不退転者は現世のしがらみがいっさいない魂の居住地、いわゆる涅槃(ねはん)という極楽に行きます。セトウチさんのおっしゃる極楽とは根本的に異(ことな)る、完成された魂のみが安住する場所ですから、死んだら誰もが行ける場所ではないです。完全な解脱者のみが行く場所ですから、競争率は何百倍、何千倍、何万倍だと思います。

 でも仏教では「人間は死んだら極楽に行く」と確かに言います。ある意味では当(あた)っていますが、数え切れない転生を繰り返した先きの先きの未来の話をしているのです。そんな幻想みたいな話をするよりは、「今」をちゃんと生きなさいとお釈迦様は言いたかったので、あえて死後生をノーコメントにしたんだと思います。孔子もそうですが、彼等(かれら)は当然悟りを得ていたので知らないはずがありません。「そんなことを考えるな」と諭(さと)す方が正しいはずです。

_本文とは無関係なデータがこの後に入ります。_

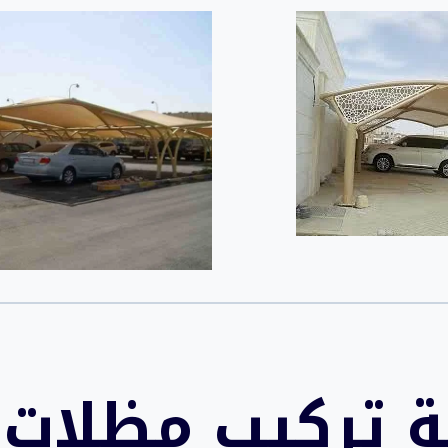
 تركيب مظلات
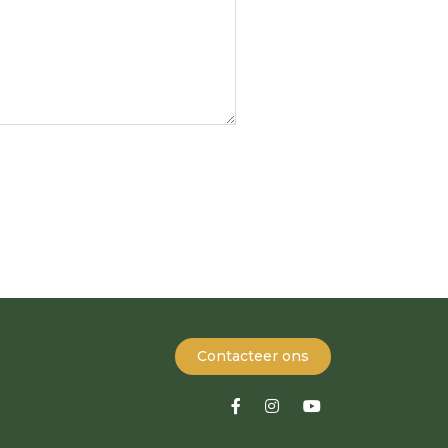
Contacteer ons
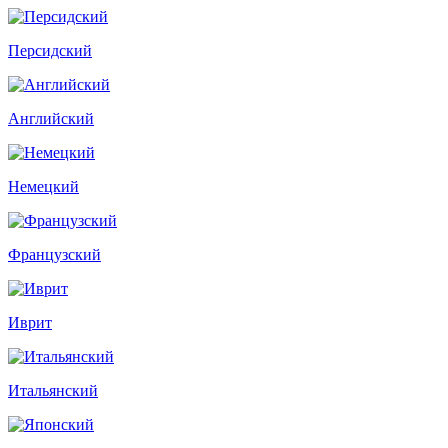
Персидский
Английский
Немецкий
Французский
Иврит
Итальянский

 死後生を否定する考えの中には、現在の自らのあり方を問われるのが怖い、という観念がある。エンマ大王がいるわけではない。自分自身が自分のエンマ大王になるのだから、こんな恐しいことはない。だから無と言ってしまいたいんじゃないでしょうか。そのくせ、お葬式の弔辞では、そっちで酒でも酌み交わそうと、インテリほど調子のいいウソをつきます。そこでセトウチさんの誰の話でもない独自の死生観も聞かせて下さい。では楽しみに待っています。

■瀬戸内寂聴「今度はあの世の話 ついに来たか!」

 ヨコオさん

 いつか必ず来ると予感していた内容のお手紙が、ついにまいりました。

 ヨコオさんと、おつきあいが始(はじま)って以来、幾度、対面して話しあったかしれないのに、お互い照れやで(人は誰もその反対と誤解している)、あまり、生真面目な話や、高尚ぶった話(特に芸術論など)は、照れ臭くて、どちらからともなく、さけて来ましたよね。

 知りあって以来、ヨコオさんは、ほとんど、絶間(たえま)なく、病気になったり、怪我(けが)したりして、入院ばかりしていました。